On 05/21/2012 05:27 AM, Daniel P. Berrange wrote:
We have mentioned a 1.0 release in passing a few times recently but
we
have never really set out a clear list of goals for such a notable
release. This thread is an attempt to clarify such goals. To avoid
making the 1.0 target too hard, we should aim for as *little* as
possible on our TODO list. I think the priority here should be on public
API level things, or core libvirt infrastructure, and not random impl
details of specific hypervisors. In particular I think we should focus
on things that make libvirt better to develop app against.
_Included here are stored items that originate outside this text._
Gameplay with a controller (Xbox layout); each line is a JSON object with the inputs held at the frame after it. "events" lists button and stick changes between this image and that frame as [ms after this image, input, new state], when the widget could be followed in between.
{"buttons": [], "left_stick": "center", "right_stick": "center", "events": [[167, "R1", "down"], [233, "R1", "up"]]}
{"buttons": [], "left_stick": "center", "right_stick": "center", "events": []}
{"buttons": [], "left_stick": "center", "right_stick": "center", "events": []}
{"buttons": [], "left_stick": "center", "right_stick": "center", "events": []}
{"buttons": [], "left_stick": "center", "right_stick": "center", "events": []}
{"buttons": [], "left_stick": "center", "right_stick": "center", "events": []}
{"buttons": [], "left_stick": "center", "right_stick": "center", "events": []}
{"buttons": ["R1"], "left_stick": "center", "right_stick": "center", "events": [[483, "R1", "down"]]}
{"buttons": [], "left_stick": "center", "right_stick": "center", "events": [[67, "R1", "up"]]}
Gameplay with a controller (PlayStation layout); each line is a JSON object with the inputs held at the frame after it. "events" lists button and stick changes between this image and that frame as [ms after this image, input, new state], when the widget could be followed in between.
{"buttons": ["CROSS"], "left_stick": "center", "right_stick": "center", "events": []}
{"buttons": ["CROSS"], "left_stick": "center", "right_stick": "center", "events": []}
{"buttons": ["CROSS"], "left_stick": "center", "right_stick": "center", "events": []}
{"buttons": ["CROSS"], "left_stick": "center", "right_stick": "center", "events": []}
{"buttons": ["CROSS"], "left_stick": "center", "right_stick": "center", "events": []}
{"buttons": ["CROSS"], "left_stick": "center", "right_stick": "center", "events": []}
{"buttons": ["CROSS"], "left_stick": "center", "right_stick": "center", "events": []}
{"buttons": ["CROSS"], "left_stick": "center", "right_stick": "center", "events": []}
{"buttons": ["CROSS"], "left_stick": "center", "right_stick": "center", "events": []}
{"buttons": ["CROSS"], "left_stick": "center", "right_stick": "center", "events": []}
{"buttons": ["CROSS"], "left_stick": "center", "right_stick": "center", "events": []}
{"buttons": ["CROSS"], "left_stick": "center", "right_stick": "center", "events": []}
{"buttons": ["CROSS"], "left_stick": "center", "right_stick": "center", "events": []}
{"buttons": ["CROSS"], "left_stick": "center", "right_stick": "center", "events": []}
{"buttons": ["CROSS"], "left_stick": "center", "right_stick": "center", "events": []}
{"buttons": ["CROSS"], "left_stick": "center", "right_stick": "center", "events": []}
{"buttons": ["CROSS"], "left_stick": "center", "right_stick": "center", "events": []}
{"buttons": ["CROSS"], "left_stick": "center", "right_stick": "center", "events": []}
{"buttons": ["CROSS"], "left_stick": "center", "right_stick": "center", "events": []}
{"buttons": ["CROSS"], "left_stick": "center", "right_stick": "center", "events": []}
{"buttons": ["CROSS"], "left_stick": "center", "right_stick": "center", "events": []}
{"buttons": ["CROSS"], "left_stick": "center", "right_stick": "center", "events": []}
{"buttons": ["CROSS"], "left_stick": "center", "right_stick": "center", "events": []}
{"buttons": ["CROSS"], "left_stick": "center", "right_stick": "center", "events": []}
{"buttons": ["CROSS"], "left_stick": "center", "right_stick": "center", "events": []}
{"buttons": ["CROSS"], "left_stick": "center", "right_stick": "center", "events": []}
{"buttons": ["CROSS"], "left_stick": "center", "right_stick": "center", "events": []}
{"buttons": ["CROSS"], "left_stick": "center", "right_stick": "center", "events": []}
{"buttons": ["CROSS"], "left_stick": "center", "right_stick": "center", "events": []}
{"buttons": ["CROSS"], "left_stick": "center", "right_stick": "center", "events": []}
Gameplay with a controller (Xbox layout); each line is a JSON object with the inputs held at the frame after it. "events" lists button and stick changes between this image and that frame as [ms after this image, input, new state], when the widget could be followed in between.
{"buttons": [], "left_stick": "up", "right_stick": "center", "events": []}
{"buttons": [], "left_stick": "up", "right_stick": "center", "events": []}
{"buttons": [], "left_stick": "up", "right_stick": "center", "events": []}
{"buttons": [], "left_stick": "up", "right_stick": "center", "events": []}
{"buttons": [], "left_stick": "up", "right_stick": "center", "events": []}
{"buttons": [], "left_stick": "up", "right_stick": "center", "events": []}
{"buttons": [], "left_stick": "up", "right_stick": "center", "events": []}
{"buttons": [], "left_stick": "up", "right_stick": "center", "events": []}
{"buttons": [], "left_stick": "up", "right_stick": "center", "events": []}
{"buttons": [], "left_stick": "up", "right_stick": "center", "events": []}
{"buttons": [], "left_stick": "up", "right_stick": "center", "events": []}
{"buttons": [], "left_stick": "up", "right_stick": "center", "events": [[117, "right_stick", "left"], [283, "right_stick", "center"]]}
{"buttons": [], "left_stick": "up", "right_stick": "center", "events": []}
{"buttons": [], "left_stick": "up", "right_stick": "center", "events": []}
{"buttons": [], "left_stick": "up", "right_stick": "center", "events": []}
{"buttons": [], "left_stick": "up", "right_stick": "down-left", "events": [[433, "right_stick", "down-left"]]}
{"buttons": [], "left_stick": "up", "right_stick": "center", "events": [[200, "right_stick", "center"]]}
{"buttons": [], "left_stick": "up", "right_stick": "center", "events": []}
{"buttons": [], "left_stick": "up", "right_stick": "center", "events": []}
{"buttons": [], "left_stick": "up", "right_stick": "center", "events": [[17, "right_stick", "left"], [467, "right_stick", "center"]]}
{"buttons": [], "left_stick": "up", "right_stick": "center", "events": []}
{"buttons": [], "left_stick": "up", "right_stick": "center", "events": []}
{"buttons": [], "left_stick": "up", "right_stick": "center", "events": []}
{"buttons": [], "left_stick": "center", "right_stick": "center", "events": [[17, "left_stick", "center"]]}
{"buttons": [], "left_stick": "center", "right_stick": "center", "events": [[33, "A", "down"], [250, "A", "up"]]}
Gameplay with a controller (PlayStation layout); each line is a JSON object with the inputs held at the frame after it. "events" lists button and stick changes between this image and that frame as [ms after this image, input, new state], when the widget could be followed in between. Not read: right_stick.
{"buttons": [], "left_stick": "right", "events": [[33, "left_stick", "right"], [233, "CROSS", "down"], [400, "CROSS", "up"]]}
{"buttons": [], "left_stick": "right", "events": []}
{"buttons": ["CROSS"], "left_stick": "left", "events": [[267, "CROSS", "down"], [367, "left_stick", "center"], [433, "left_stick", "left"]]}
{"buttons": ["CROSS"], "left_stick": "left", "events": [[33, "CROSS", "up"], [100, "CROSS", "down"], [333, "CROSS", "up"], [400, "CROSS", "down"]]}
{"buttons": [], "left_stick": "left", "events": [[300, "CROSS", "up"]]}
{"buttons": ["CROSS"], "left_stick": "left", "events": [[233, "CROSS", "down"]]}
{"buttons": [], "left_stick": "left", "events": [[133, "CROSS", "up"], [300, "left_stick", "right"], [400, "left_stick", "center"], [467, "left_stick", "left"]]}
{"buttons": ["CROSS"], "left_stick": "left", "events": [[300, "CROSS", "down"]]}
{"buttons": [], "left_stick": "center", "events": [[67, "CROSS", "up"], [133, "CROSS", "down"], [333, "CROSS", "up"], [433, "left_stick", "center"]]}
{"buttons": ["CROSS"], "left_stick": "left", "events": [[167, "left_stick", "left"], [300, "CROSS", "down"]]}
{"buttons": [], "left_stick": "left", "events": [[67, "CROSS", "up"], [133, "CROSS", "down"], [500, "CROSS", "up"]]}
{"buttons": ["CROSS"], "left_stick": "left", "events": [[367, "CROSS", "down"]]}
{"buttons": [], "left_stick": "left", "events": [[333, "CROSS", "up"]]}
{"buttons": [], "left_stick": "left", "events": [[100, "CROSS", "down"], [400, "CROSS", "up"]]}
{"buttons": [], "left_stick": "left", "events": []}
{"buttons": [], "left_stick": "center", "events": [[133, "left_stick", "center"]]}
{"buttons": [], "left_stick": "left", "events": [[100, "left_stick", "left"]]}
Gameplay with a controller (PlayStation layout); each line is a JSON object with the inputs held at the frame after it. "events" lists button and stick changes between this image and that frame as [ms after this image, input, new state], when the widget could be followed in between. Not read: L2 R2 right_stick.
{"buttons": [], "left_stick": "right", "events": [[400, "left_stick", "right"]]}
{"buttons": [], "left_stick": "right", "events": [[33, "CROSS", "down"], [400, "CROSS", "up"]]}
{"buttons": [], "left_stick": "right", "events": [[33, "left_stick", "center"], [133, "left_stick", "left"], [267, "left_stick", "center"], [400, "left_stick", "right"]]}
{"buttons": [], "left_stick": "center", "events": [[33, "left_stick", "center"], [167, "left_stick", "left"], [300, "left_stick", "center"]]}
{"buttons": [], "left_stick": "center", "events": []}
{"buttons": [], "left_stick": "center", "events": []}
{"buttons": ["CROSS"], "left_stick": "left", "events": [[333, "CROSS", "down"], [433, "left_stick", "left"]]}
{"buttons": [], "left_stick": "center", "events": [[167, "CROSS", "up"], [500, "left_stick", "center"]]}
- Lifecycle events for all top level objects
About lifecycle events - your recent patches adding a few new hooks were
very useful. I can see at least one other place that I think warrants a
hook (and an event) - Stefan's DHCP snooping patch will allow libvirt to
learn the IP address of a guest, which could be important to have in
some sort of external action related to the guest. It would be good if
there was a hook called (and event generated) any time this new code
detected a DHCP lease being acquired or expiring (more generically, I
guess any time a libvirt-detectable change in a guest's network
config/status was encountered).
Interesting. Somehow I'd never seen this BZ before. For the case of
virInterface, I have plans to add some sort of event API to netcf that
will notify registrants when the host interface config changes, and
could be used to feed interface events (this new netcf API is necessary
to write a working NetworkManager plugin using netcf).
Do you have suggestions for anything else that you think is very
important for libvirt ?
In order for gnome boxes (and similar management applications that use
qemu:///session) to give guests reasonable network devices, we need to
make all of the qemu:///system network types (including defined
networks, macvtap, openvswitch bridges) available to qemu:///session
(after getting past policykit).
Upstream qemu now has a setuid binary to do this for basic host bridges,
but this is only a small subset of what libvirt supports, and uses
file-based ACLs rather than policykit to control who is allowed to
create the network devices. Oh, and also, it requires that qemu be
installed (I guess I forgot to mention that this should work for lxc
too, implying that qemu may missing from the host).